The orchestra is one of Germany’s best, even if it is not nearly as famous as it is good; the quality carried over from its time as the German Philharmonic Orchestra of Prague had been kept for years—and with the newly gained title of Bavarian State Philharmonic (which means state funding), Jonathan Nott at the helm, and a new generation of musicians being recruited its future looks rather bright, too. Hans Stadlmair, whom I know little about, obviously cared for Raff and made sure that the quality of the music shines through in ways that none of the rival recordings manage. CPO does a many great thing, but if you’ve gotten to know Raff’s symphonies through their set of the “Seasons” (as I unfortunately did), you would rightly have be turned off. No such excuses with the Tudor recordings. I’ve been waiting for them to put all their symphonic Raff in box, and when it happened early this year, I knew this would feature very high on my Best of the Year list. There’s not a bit of disappointment in this set.





-> Best Recordings of 2010 #1
-> Best Recordings of 2010 #3
-> Best Recordings of 2010 #4
-> Best Recordings of 2010 #5
-> Best Recordings of 2010 #6
-> Best Recordings of 2010 #7
-> Best Recordings of 2010 #8
-> Best Recordings of 2010 #9
-> Best Recordings of 2010 #10

1 comment:

  1. OK, I will submit myself a recording.
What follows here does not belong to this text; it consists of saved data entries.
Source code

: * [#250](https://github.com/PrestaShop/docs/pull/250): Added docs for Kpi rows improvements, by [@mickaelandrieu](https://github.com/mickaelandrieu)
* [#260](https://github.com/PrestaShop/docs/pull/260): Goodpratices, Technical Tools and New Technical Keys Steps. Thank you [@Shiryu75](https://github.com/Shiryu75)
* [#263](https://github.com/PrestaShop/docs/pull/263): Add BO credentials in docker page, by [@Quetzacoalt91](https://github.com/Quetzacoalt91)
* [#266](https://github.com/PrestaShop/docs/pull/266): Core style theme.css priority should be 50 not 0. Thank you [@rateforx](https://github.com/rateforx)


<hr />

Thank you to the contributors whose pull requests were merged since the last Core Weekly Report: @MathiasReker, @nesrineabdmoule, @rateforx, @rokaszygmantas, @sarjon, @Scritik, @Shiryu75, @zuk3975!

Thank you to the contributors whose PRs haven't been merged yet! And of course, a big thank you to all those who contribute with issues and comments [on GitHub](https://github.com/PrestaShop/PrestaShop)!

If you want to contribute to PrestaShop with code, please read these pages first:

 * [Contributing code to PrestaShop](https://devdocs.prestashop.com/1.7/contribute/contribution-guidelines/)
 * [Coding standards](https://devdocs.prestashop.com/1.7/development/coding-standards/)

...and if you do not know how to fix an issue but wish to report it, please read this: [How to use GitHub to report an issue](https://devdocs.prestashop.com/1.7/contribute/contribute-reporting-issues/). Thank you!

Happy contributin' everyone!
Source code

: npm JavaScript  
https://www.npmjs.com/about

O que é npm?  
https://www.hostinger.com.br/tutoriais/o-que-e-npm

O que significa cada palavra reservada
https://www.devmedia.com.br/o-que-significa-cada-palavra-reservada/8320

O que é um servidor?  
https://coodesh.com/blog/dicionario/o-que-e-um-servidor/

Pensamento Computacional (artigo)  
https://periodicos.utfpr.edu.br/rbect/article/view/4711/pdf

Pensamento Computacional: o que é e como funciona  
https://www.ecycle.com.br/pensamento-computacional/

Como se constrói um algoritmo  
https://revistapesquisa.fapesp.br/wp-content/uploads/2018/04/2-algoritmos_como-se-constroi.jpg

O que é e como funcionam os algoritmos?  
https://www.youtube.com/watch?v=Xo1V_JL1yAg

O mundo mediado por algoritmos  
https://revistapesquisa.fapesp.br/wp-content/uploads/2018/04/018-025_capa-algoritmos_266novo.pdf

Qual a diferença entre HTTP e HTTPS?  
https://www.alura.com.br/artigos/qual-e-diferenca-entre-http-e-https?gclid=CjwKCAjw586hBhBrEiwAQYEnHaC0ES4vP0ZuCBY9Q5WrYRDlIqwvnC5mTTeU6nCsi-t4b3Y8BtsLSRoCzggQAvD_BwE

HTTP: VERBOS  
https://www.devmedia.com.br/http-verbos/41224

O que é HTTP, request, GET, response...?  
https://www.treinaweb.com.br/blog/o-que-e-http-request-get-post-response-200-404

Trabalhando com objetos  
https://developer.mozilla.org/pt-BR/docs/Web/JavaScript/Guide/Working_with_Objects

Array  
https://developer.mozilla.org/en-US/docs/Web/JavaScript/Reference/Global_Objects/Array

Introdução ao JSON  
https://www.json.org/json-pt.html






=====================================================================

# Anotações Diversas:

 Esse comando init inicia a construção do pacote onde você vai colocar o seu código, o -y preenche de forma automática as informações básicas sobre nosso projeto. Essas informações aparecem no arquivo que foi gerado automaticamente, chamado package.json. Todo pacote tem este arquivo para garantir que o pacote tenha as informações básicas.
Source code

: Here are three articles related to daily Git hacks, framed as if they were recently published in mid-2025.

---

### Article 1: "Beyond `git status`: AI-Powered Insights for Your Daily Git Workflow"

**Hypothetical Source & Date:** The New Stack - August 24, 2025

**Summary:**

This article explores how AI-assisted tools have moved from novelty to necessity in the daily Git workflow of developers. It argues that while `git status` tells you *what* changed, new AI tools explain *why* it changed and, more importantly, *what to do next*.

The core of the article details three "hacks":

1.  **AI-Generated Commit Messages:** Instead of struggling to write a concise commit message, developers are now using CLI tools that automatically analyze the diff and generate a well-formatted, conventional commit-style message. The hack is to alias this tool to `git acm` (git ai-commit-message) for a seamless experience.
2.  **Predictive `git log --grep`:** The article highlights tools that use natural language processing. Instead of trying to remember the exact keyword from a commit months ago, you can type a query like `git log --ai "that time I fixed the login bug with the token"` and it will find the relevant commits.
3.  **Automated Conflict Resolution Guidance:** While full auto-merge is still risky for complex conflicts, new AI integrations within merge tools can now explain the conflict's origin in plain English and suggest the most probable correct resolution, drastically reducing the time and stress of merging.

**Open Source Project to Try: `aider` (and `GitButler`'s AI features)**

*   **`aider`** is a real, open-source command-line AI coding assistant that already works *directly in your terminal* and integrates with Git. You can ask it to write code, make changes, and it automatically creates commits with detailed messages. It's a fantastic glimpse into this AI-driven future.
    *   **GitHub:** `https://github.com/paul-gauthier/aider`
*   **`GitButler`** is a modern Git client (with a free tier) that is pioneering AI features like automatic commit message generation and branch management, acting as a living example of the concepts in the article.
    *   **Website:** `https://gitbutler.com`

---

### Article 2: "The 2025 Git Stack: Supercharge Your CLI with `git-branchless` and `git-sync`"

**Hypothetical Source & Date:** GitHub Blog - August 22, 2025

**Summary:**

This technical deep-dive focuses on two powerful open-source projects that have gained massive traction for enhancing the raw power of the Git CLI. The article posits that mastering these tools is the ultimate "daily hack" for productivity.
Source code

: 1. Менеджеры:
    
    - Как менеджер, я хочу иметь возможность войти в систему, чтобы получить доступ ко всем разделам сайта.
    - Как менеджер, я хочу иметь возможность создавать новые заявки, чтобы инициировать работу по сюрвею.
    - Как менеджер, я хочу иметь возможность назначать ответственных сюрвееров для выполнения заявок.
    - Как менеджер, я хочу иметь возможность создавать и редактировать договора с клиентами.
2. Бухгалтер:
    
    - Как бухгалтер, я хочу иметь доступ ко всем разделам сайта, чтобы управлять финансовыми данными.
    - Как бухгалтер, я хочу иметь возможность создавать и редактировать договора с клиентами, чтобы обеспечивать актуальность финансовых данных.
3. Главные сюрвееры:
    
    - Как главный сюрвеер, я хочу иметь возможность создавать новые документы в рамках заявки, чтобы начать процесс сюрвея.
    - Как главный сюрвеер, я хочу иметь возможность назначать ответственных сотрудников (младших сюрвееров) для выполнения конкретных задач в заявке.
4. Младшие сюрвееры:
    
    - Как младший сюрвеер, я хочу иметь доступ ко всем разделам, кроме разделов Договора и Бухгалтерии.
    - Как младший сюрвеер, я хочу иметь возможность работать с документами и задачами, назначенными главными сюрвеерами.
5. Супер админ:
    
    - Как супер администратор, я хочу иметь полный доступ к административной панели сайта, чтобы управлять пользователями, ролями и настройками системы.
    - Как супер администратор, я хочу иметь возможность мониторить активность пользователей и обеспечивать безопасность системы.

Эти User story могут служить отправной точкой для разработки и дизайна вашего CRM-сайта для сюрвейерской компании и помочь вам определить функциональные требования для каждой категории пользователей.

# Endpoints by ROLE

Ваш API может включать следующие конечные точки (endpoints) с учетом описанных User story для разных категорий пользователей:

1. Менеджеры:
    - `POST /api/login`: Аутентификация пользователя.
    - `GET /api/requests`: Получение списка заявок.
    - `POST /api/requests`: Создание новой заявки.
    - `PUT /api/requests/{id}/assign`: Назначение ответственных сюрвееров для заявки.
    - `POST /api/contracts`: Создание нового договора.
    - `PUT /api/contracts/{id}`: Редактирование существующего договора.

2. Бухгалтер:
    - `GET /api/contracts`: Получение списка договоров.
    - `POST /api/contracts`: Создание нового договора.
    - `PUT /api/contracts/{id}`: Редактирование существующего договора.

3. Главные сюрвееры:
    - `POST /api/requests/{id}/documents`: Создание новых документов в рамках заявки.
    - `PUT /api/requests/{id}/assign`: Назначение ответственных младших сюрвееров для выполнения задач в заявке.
This one is only available from Japan. It is the Bruckner 8 live from Tokyo performance by the Munich Philharmonic conducted by Sergiu Celibidache - some fragments can be listened to on YouTube. This is a different performance from the one issued by EMI, and it's in every way a superiod one (well, I still have a soft spot for the EMI slow movement though I know many disagree.) For one, it's a faster performance - although still one of the slowest on the market. What makes this performance special, well, I'll have to quote jfl: "the drive, the sound, and the sheen eccentric Rumanian elicits from his players" - a special note for the marvelous timpanist Peter Sadlo. This was the Bruckner 8 that we expected from Celi and we finally got it.

    I would still like to hear Celi's performance of the work from 1985 and 1979, which is faster yet. And we still need a Bruckner 9 from his early years in Munich; the one issued by EMI is interesting to his fans as it shows his last thoughts on Bruckner's music. But Celi was sick and EMI should have given us this as an appendix and issue another, more representative recording; there are a few great ones out there.

    Back to the 8th: there is a strange interpretative choice in the beginning of the finale: the second strike of the timpanis is in pianissimo!!! Still, we have a great Bruckner 8 from Celi - as opposite of an interesting one with many flashes of greatness, which the EMI recording certainly was. This is enough to rejoice.